◆ **EXERCISE DIRECTIONS**
Answer these from the speaker review below:
(a) About how much does the Concerto 2 weigh?
(b) What wood is the speaker's front facing made of?
(c) How long is the bass-reflex port?

══ PAGE EXTRACT ══

I first heard the Sonists in a room at the St. Tropez in Las Vegas. Their sound was a rare blend of sweet and articulate extension into the extremes, but with a warm midrange. Both pairs of beautifully crafted speakers -- the floorstanding Concerto 3s and the stand-mounted Concerto 2s -- threw off huge soundstages and rendered the difficult choral music I asked to be played (a CD of Mozart’s Mass in C Minor) with finesse, detail, and unusually good dynamic range. When editor Marc Mickelson assigned the Concerto 2 to be the subject of my first review for Ultra Audio, I was enthusiastic.

The Concerto 2 is huge for a minimonitor -- about the size of two car batteries strapped together. It measures 18.5"H x 11.5"W x 14.75"D and weighs about 38 pounds. Bankert built it large because, he said, "The bigger the cabinet, the deeper the bass." Indeed, the Concerto 2’s rated frequency response of 40Hz-40kHz, ±3dB, is quite extended for a minimonitor, and its claimed sensitivity of 95dB and impedance of 7 ohms is in the territory of single-ended-triode (SET) tube amplifiers. The drivers are a Fountek JP3.0 ribbon tweeter and an 8" Credence treated-paper cone woofer. Interestingly, the Concerto 2’s recommended power range is continuous from 3 to 100W; Bankert says he’s built the speaker so that it can be driven by direct-heated SET, push-pull, or solid-state amplifiers (he prefers SETs). The Concerto 2 sells for $2495 USD per pair through a dealer network.

Besides the Concerto 2’s size, what immediately struck me was its lavish craftsmanship -- a gorgeously beveled piece of 2"-thick poplar facing (made from a single billet) stained a cherry color, and fitted and glued via tongue and groove to a black cabinet of 0.75"-thick MDF on all other surfaces. The tweeter and woofer are recessed behind precisely shaped Constant Directivity waveguides cut into the wood -- the tweeter sits in a 2"-deep trapezoidal funnel near the top of the speaker, and under it the woofer in a 1"-deep ring. "I’d worked with horns before and especially liked the sound of horn tweeters," Bankert said. 

Constant Directivity in the tweeter means that the front baffle presumably reduces horizontal and vertical early reflections and room effects. For the woofer, the claim is that the waveguide design narrows the midrange wavefront between 1000 and 1400Hz, making room placement easier by reducing sidewall and floor-bounce early reflections. The smooth woodwork of the baffle also incorporates a 10"-long bass-reflex port about a half-inch from the baffle’s beveled bottom edge. "This also makes it easier to place the speakers as opposed to having a rear port," Bankert said. He chose poplar because of its extremely low Q -- which means it doesn’t ring much, but when it does, it’s within a wide frequency band rather than any specific frequency. The result is a much less colored sound. But the wood’s finish and color are gorgeous -- hand-sanded corners and bevels, a sealer coat, two coats of stain, and a topcoat of clear semigloss lacquer. The speaker looks as if it could sit comfortably in a museum of American woodcraft.

═══
══ SUPPLIED INFORMATION ══

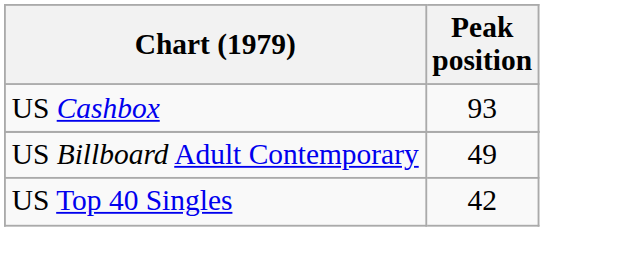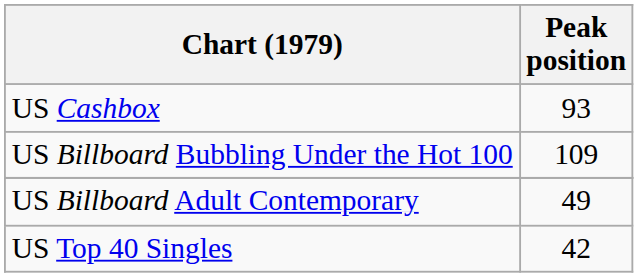+ row: US Billboard Bubbling Under the Hot 100 | 109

═══

◆ **ANSWER TO THIS EXERCISE**
(a) About 38 pounds.
(b) Poplar.
(c) 10 inches.